Share this article on:
Amazon has announced that it has developed a new system that allows identifying protected health information contained in medical images to be automatically removed to prevent patients from being identified from the images.
Medical images often have patients’ protected health information stored as text within the image, including the patient’s name, date of birth, age, and other metrics. Prior to the images being used for research, authorization must be obtained from the patient or all identifying data must be permanently removed. Removing PHI from images requires a manual check and alteration of the image to redact the PHI and that can be an expensive and time-consuming process, especially when large number of images must be de-identified.
The new system uses Amazon’s Rekognition machine-learning service, which can detect and extract text from images. The text is then fed through Amazon Comprehend Medical to identify any PHI. In combination with Python code it is possible to quickly redact any PHI in the images.

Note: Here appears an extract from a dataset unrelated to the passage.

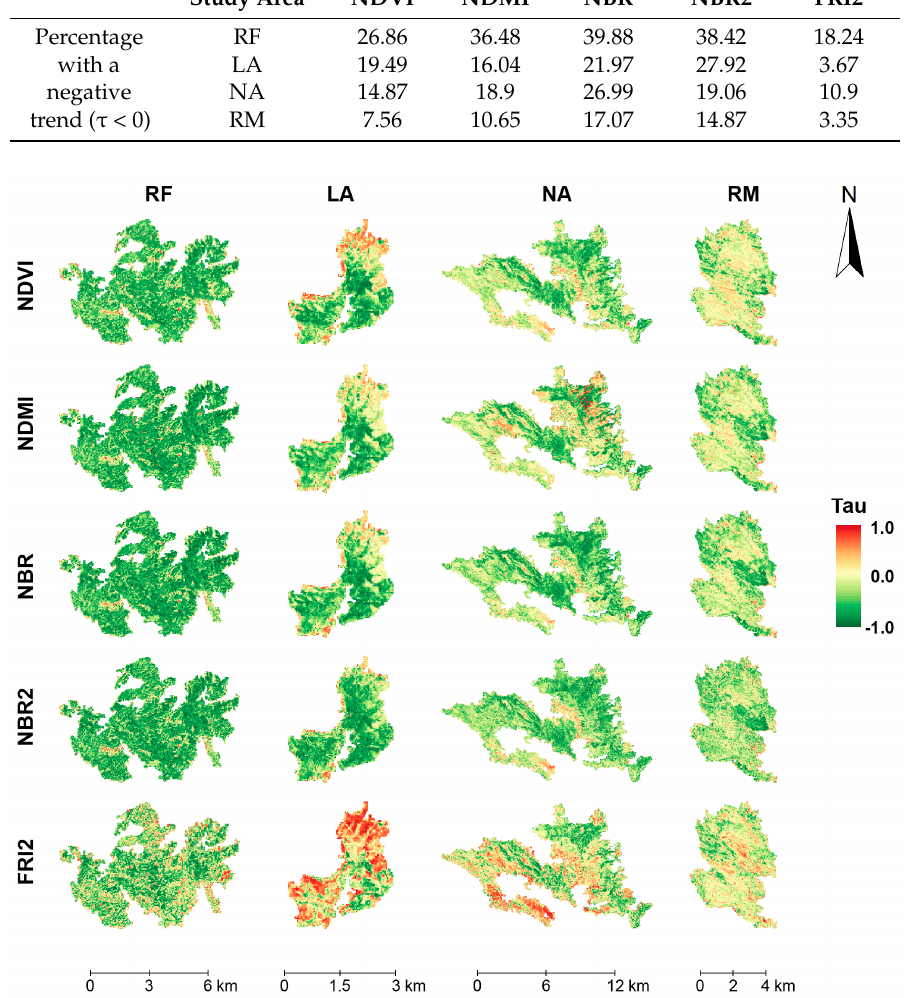
Table 4. Percentage of pixels with a significant negative trend ( p < 0.01) of RDSVIs with respect to the number of pixels within the area of interest of the study areas. Study areas are Roccafluvione (RF), L’Aquila (LA), Navelli (NA), and Roccamorice (RM).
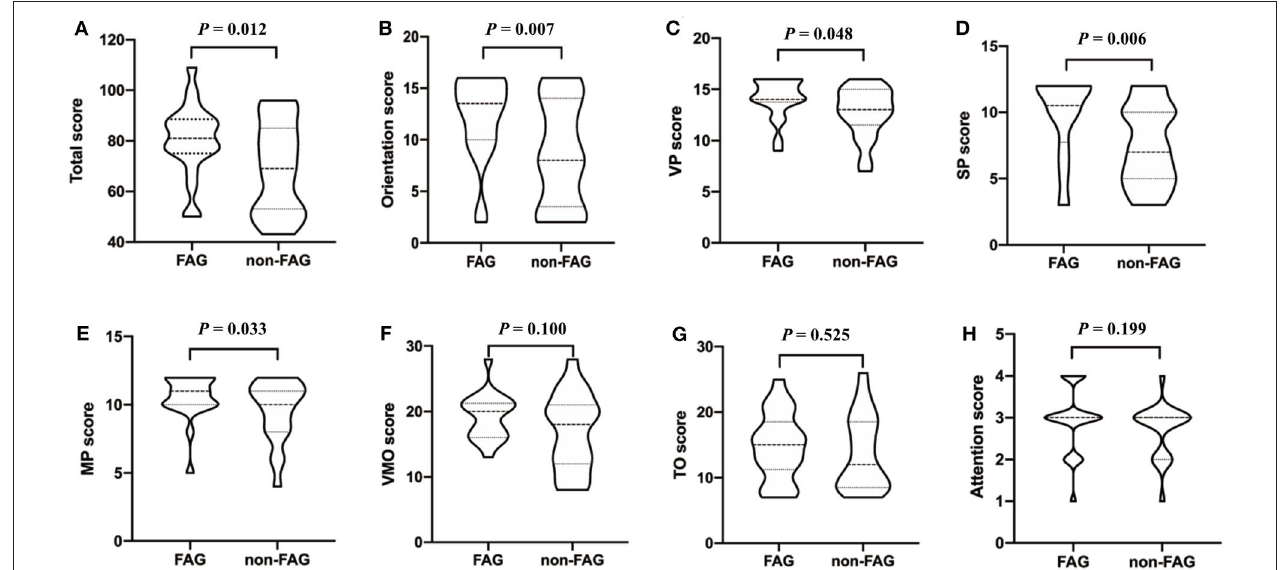
FIGURE 1 | The covariance analysis of LOTCA scores between FAG group and non-FAG group. FAG, fluent aphasia group; VP, visual perception; SP, spatial perception; MP, motor praxis; VMO, visuomotor organization; TO, thinking operations; LOTCA, Loewenstein Occupational Therapy Cognitive Assessment.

The system works on PNG, JPEG, and DICOM images.
A confidence score is provided by the service which indicates the level of confidence in the accuracy of the detected entity, which can form the basis of reviews to make sure that information has been correctly identified. The desired confidence level – from 0.00 to 1.00 – can be set by the user. A confidence level of 0.00 will see all text identified by the service be redacted.
Amazon says the system allows healthcare organizations to de-identify large numbers of images quickly and inexpensively. Amazon notes that the system can be used to batch process thousands or millions of images. Also, once an image has been processed and the location of PHI has been identified, it is possible to associate a Lambda function to automatically redact PHI from any new images when they are uploaded to an Amazon S3 bucket.